Pusher trilogy: "He who lives by the sword, shall die by the sword"
by Fabien Lemercier
26/07/2006 - Danish films seem to be on a mission to invade French screens this summer. After Les Films du Losange, released on August 17, 2005 the first two parts of the trilogy by Per Fly, The Bench and Inheritance, Les Acacias will today release the Pusher trilogy by Nicolas Winding Refn – Pusher (1996), Pusher II: With Blood On My Hands [trailer] (2004) and Pusher III: I’m The Angel of Death [trailer].
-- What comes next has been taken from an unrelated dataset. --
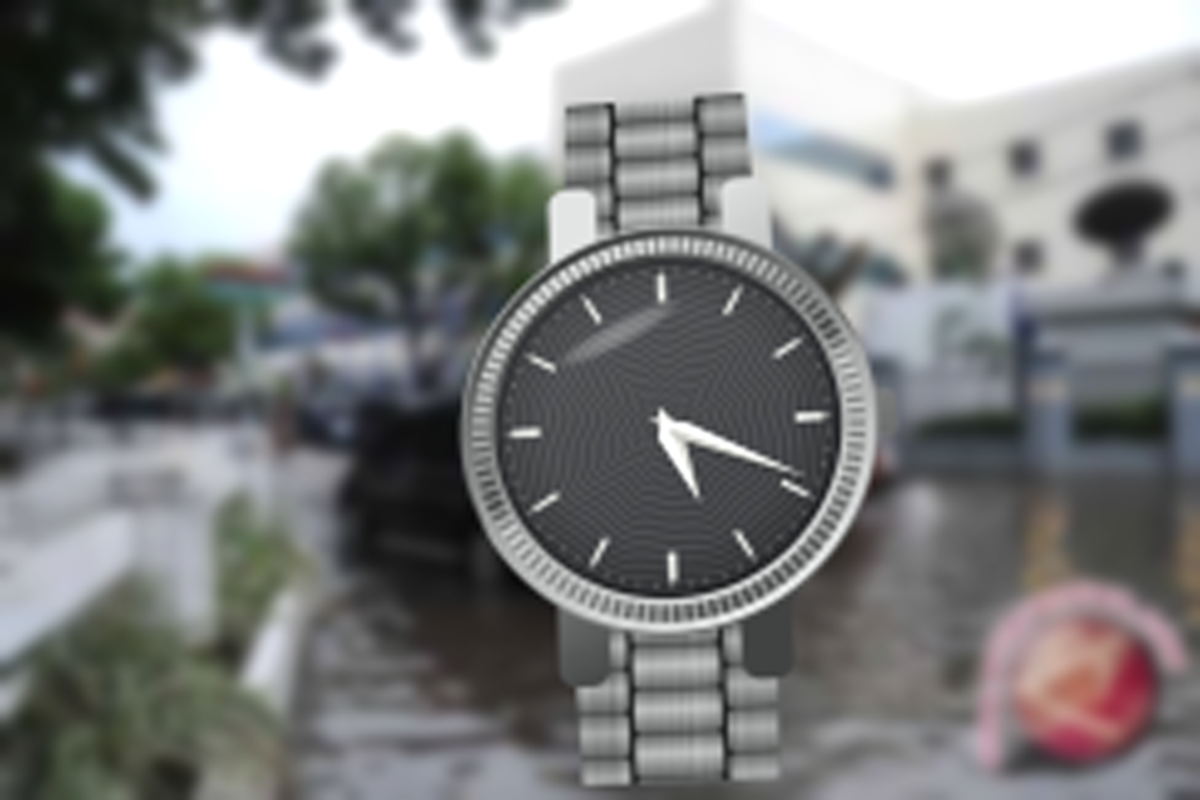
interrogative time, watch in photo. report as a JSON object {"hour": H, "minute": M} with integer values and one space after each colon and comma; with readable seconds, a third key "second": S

With excellent box office takings in Scandinavia, the explosive trilogy on the world of crime by the 35 year-old director had its French premiere in April at the Cognac Detective Film Festival.
The original Pusher starred Kim Bodnia, well-known Danish actor Mads Mikkelsen (Torremolinos 73 [trailer], I Am Dina [trailer] and three films by Anders Thomas Jensen, including Adam’s Apples [trailer, film focus] - see Focus) and Croatian actor Zlatko Buric.
While Mikkelsen played the leading role in Pusher II, Buric (Dirty Pretty Things by Stephen Frears) is the only actor to have starred in all three films and heads the bill in Pusher III. The latest film, a descent into the emotional hell of a drug dealer who has a head-to-head confrontation with his father, the boss of the gang, recounts the downfall of a drug trafficker with as its backdrop the cynical business world. Refn has linked these three adrenaline-fuelled stories by the principle of "he who lives by the sword, shall die by the sword".
Also opening this Wednesday in France on 40 screens is the German production Antibodies by Christian Alvart, distributed by La Fabrique de Films. This feature about the confrontation between a policeman and a serial killer was selected for New Faces in European Cinema, presented by European Film Promotion at the AFI in Los Angeles in November 2005.